Hello, Entirely personal opinion here, and not of any company or organization I am/have been associated with.. ------- Original Message ------- On Monday, May 30th, 2022 at 2:44 PM, Imre Jonk <imre@imrejonk.nl> wrote:
On Mon, 30 May 2022 12:11:48 -0400 Tyler Dence tyzoid.d@gmail.com wrote:
Perhaps, if it would ease mirror operator's minds (especially our commercial partners), it might be wise to put a "readme.txt" or "sources.txt" file in the root of the mirrored directory explaining how/where one might obtain the sources?
We did something similar to this on the main page of the mirror that had: 1. Where we synced the files from (rsync/http/etc. and source mirror URL) Caveat - There are some exceptions where the source mirror is private and we could not mention their org's internal mirror URL 2. How often/when we sync the files (generally 1-4x a day, stepped over ~6hrs to prevent network saturation) 3. Where to find those files root folder on our mirror 4. Where the ISO files or primary software binaries were located 5. The source organization's website, eg. kernel.org, gnu.org, etc. It would be trivial to link to the page that had the sources from the particular distro (eg, the Arch Linux source folder, or the wiki). It could even be on an index page that mirror operators are provided if it comes to that, somewhat like what Ubuntu does [1, 1a].
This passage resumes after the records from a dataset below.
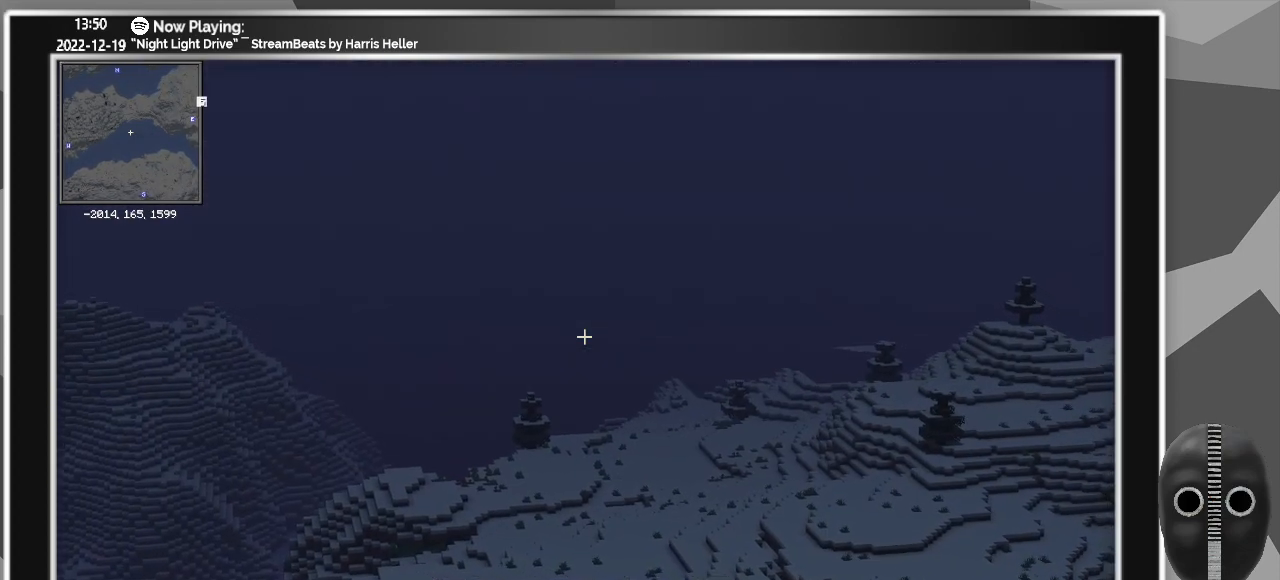
{"keys": ["c"], "mouse": [], "events": []}
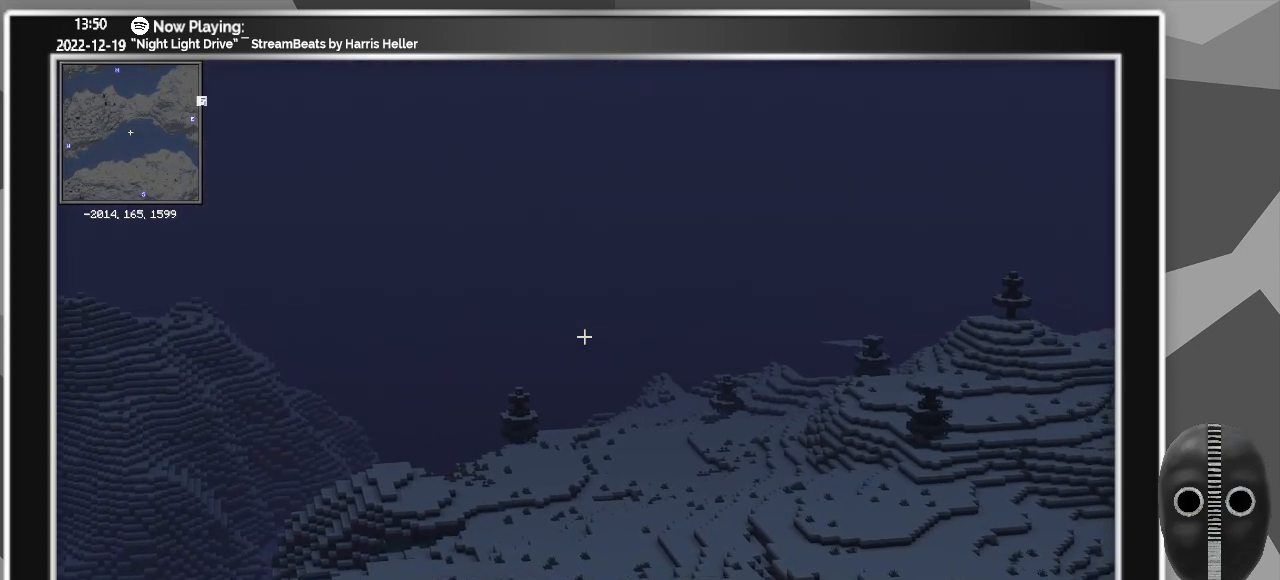
{"keys": ["c"], "mouse": [], "events": []}
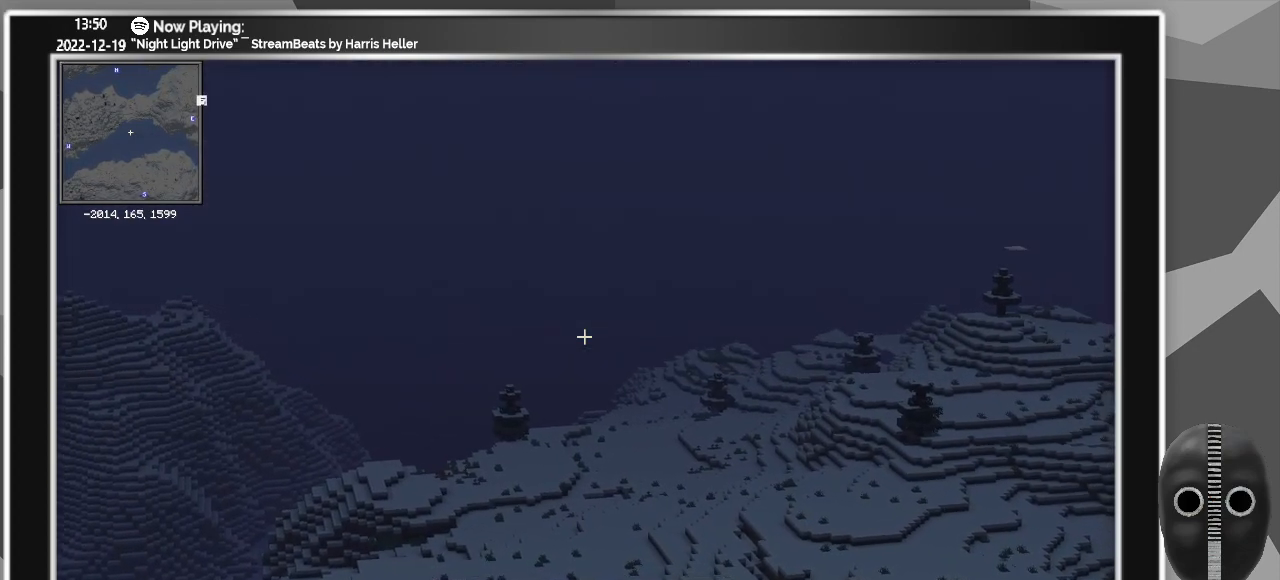
{"keys": ["c"], "mouse": [], "events": []}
Yes, I think that would be wise. The GPLv3 allows pointing to another server where the sources can be obtained in order to fulfill the article 6 obligation. However, the GPLv2 does not seem to allow that, instead requiring a 'written offer' that would basically be a promise from the operator to anyone who obtains the compiled software from their mirror. They would promise to provide a copy of the source code to them at a later date, up to three years in the future. I can see some theoretical issues with that. In practice though, I have never heard of an open source mirror operator who has faced legal threads because they were mirroring GPL-licensed software.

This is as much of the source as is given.